Your Credit Score Explained

But first why bother? Why would you want to increase your credit score? Well for a lot of people the availability of credit is important. It helps buy homes, buy cars to help your family travel and in lots of cases provide a way to earn money or points whilst spending via credit cards. I’m not advocating having loads of credit but if you need to apply for credit, having a strong credit score is important.

If you’ve ever been declined for credit it’s pretty embarrassing! So reading this will help you improve your credit score and increase your confidence with what to do and when.

Your Credit Score Explained

How does a credit score work?

The interesting thing is that each company calculates your credit score differently. This is based on how much risk they are prepared to accept and how much profit they can make from you! They will look at your credit history based on their own analysis and give you a score. So the better your credit score, the more likely you are to get accepted and also for some products like unsecured loans, get preferential interest rates and terms. This is because a credit score is like predicting the future. How likely you are to repay the amount borrowed. A high credit score would indicate you are a ‘safe bet.’

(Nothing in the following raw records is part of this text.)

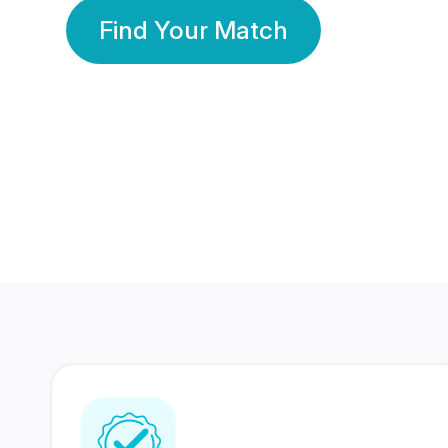
Find Your Match
350 Lakhs+
80 Lakhs
Registered Members
Success Stories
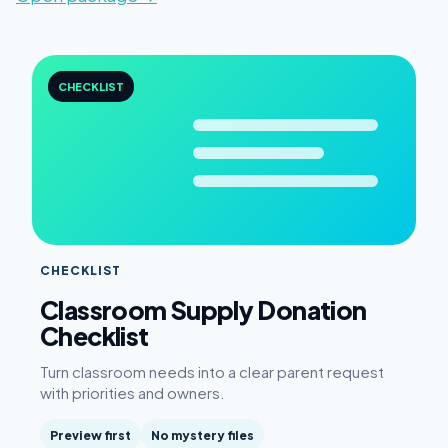
CHECKLIST
CHECKLIST
Classroom Supply Donation
Checklist
Turn classroom needs into a clear parent request
with priorities and owners.
Preview first
No mystery files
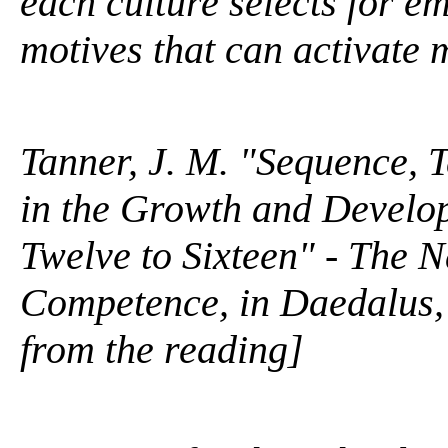
each culture selects for e
motives that can activate ma
Tanner, J. M. "Sequence, 
in the Growth and Develo
Twelve to Sixteen" - The 
Competence, in Daedalus, 
from the reading]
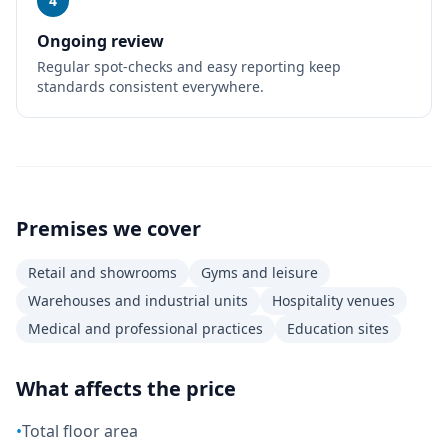
4
Ongoing review
Regular spot-checks and easy reporting keep
standards consistent everywhere.
Premises we cover
Retail and showrooms
Gyms and leisure
Warehouses and industrial units
Hospitality venues
Medical and professional practices
Education sites
What affects the price
•
Total floor area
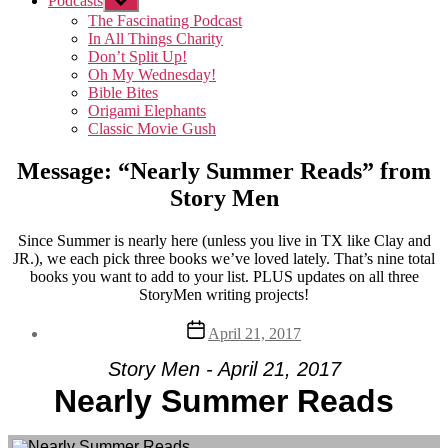
Podcasts
Show
sub
The Fascinating Podcast
menu
In All Things Charity
Don’t Split Up!
Oh My Wednesday!
Bible Bites
Origami Elephants
Classic Movie Gush
Message: “Nearly Summer Reads” from
Story Men
Since Summer is nearly here (unless you live in TX like Clay and
JR.), we each pick three books we’ve loved lately. That’s nine total
books you want to add to your list. PLUS updates on all three
StoryMen writing projects!
Post
April 21, 2017
date
Story Men - April 21, 2017
Nearly Summer Reads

How is your credit score calculated?

It’s a combination of a few different things:

  • What’s on your credit file
  • Your credit history with the company you’re applying to
  • What’s on the application form

Your credit score also takes into account things like:

  • The amount of existing credit available, how much of your credit you’re using
  • Your payment history,
  • How you use your bank account
  • Your payment history for utility bills.

Lenders use credit reports to confirm whether you are likely to repay the debt so don’t owe more than you can already afford to repay. Each item on your credit file and application form is given a value and then your credit score is calculated. The higher your score, the better the chance you will be accepted.

A great credit score will in turn put money in your back pocket.

What is my credit score?

Find out what your current credit rating actually is. There are a number of companies you can use to do this. Most either offer a free trial or give access free of charge.

My favourite are Money Saving Expert Creditclub and Clearscore. They are both 100% Free and provide you with some fabulous tips to get your credit score looking fit and healthy.

Money Saving Credit Club

According to the Money Saving Expert Credit Club, mine is looking pretty healthy right now. But if I wanted to apply for a remortgage to review my mortgage rates or change my credit card provider it tells me instantly my chances of who is likely (no guarantee) to say yes! I also completed a mini ‘wallet workout’ with a computer bot and after answering a few simple questions in under 30 seconds, it recommended to me that an AMEX Platinum everyday credit card would be a good choice for me and I had a 95% chance of being accepted. I am not looking at applying for a new card right now not what a nifty tool from Martin Lewis’ team! It is run in association with Experian.


Clearscore for me is another really simple way to check the healthiness of your credit rating. It is powered by Equifax, although are shortly to be acquired by Experian. Firstly, it has an app which I love because I live by my iPhone! It was easy to enter my personal details and seemed very personal. It gives me an overview of:

  • Average credit score in my area
  • My own personal score
  • The UK average

I can see month by month, what has changed on my credit file (Which is great to help prevent fraud) and gives me a list of things I am doing well and things to work on!

It has a nifty ‘To do List” with some simple personalised bite sized tasks to complete with links to some great articles to read to improve my score.

Why you should keep an eye on your credit rating?

To my surprise, it highlighted to me a few accounts I had forgotten about! I opened a Santander current account in 2001 and it was sitting there with no money and no activity. I don’t like to keep dormant current accounts open so I contacted Santander (it gave me which previous address it was stored under and the last few digits of the account number).